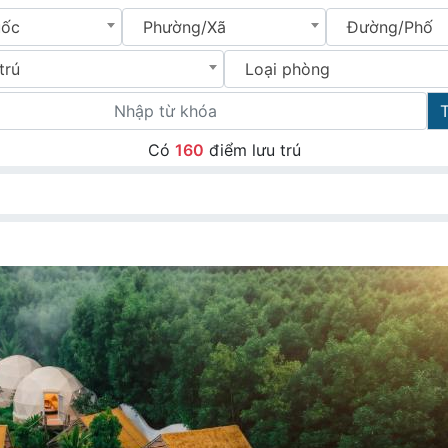
uốc
Phường/Xã
Đường/Phố
trú
Loại phòng
Có
160
điểm lưu trú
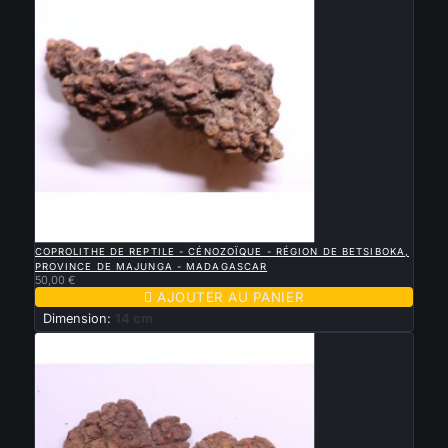

APERÇU RAPIDE
COPROLITHE DE REPTILE - CÉNOZOÏQUE - RÉGION DE BETSIBOKA,
PROVINCE DE MAJUNGA - MADAGASCAR
50,00 €

AJOUTER AU PANIER
Dimension:
14 cm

· · · · · · ·

_What to produce_
Your task is to set down the records shown above exactly, minus any pictures.

_Your solution_
uốc
Phường/Xã
Đường/Phố
trú
Loại phòng
Có
160
điểm lưu trú

APERÇU RAPIDE
COPROLITHE DE REPTILE - CÉNOZOÏQUE - RÉGION DE BETSIBOKA,
PROVINCE DE MAJUNGA - MADAGASCAR
50,00 €

AJOUTER AU PANIER
Dimension:
14 cm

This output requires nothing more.